How to Build a Quicker Checkout Experience

A quicker checkout experience is a better one. It’s one that will lead to more sales, guaranteed. The longer it takes to make a purchase, the more likely you are to lose people in the process.

Let’s review a couple of ways to improve the experience from a speed perspective:

Don’t Force a Login

If I’m new to the site, don’t make me sign up. Allow me to checkout without logging in or providing any more personal information than is absolutely necessary. It takes longer and scares people away.

Only Ask for Information Once

One thing any good checkout experience needs is memory. You should be able to save your information so that a consumer can come back and purchase often, and the second purchase should be that much quicker than the first. Like an external hard drive or memory stick, the checkout system is expected to contain a lot of important information. If you lose it, you hope there is a good memory stick repair program there to recover it. Don’t forget who I am. I am your customer.

Don’t Oversell

While its common practice, and often good marketing, to offer people additional items during the shopping cart to try to increase the revenue from each checkout, many companies overdo it. And when you try to add items to the sale in a way that is confusing or frustrating, you are going to lose the original sale. Is that worth the effort taken to add value?

Use Smarter Forms

The forms that customers need to fill out (personal information , shipping address, credit card info) should be smart. By that, I mean they should be flexible, able to accept multiple inputs. For example, if you are asking for my phone number, the form should be smart enough that I can enter it 555-555-5555 or (555) 555-5555 or 5555555555. If it asks for email address, it should know if my input is incorrect, ie. missing the @ or the .com. The easier the form is to fill out, the more likely someone gets through it quickly.

Don’t Add or Refresh Pages

A one page checkout is best. In some cases, there are multiple steps that need to be taken. Sometimes pages need to be added. The fewer steps, the better. But if multiple steps are needed, have them load on the same page. It will feel more modern and will flow much more quickly for all consumers. In addition, if you offer discount codes or allow people to modify their shopping carts during checkout, don’t force them to refresh the page or back out in order to see the changes reflected.

Offer Payment Options

Multiple payment options means more people will be able to checkout with their preferred method of payment. Using a traditional credit or debit card is most common. But don’t stop there. Allow people to pay with online accounts like PayPal and Google Checkout. Sign up with a company that accepts online checks and money orders.

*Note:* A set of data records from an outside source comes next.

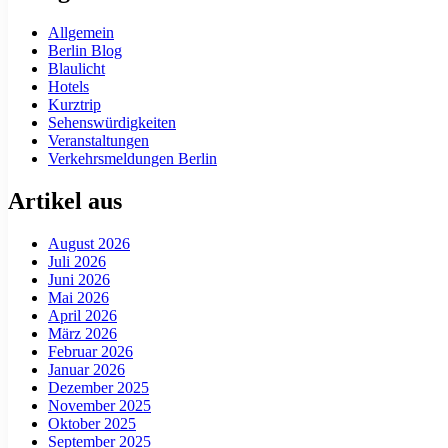
Allgemein
Berlin Blog
Blaulicht
Hotels
Kurztrip
Sehenswürdigkeiten
Veranstaltungen
Verkehrsmeldungen Berlin
Artikel aus
August 2026
Juli 2026
Juni 2026
Mai 2026
April 2026
März 2026
Februar 2026
Januar 2026
Dezember 2025
November 2025
Oktober 2025
September 2025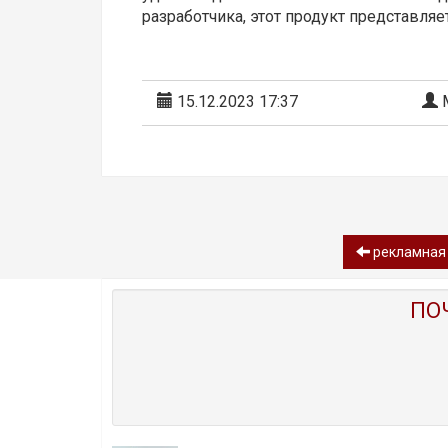
разработчика, этот продукт представля
15.12.2023 17:37
М
рекламная к
ПО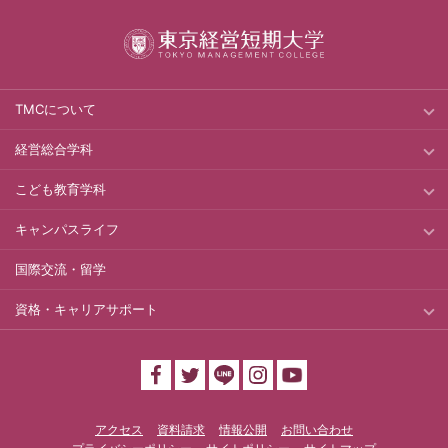
TMCについて
経営総合学科
こども教育学科
キャンパスライフ
国際交流・留学
資格・キャリアサポート
アクセス
資料請求
情報公開
お問い合わせ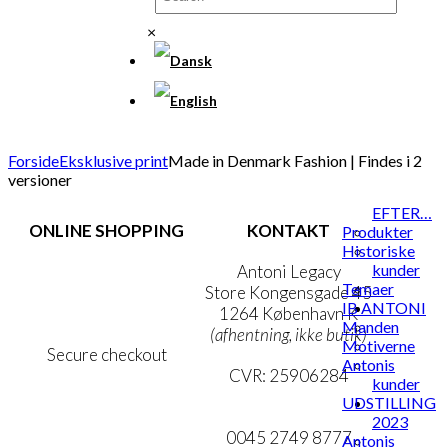
×
Forside
Eksklusive print
Made in Denmark Fashion | Findes i 2
versioner
EFTER…
ONLINE SHOPPING
KONTAKT
Produkter
Historiske
kunder
Handelsbetingelser
Antoni Legacy
Temaer
Persondatapolitik
Store Kongensgade 45
IB ANTONI
Cookie- & Privatlivspolitik
1264 København K
Manden
(afhentning, ikke butik)
Motiverne
Secure checkout
Antonis
CVR: 25906284
kunder
UDSTILLING
MIN KONTO
mail@ibantoni.com
2023
NYHEDSBREV
0045 2749 8777
Antonis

Don’t Add On Charges Late in the Process

Many companies wait until the very end to add a shipping charge. That’s the last thing you want to do. It makes people hesitate right before they click submit. Tell them about any shipping charges up front so that it’s less of a concern at the end. And where possible, offer free or discounted shipping. Shipping costs are the top reason that consumers give for leaving a shopping cart.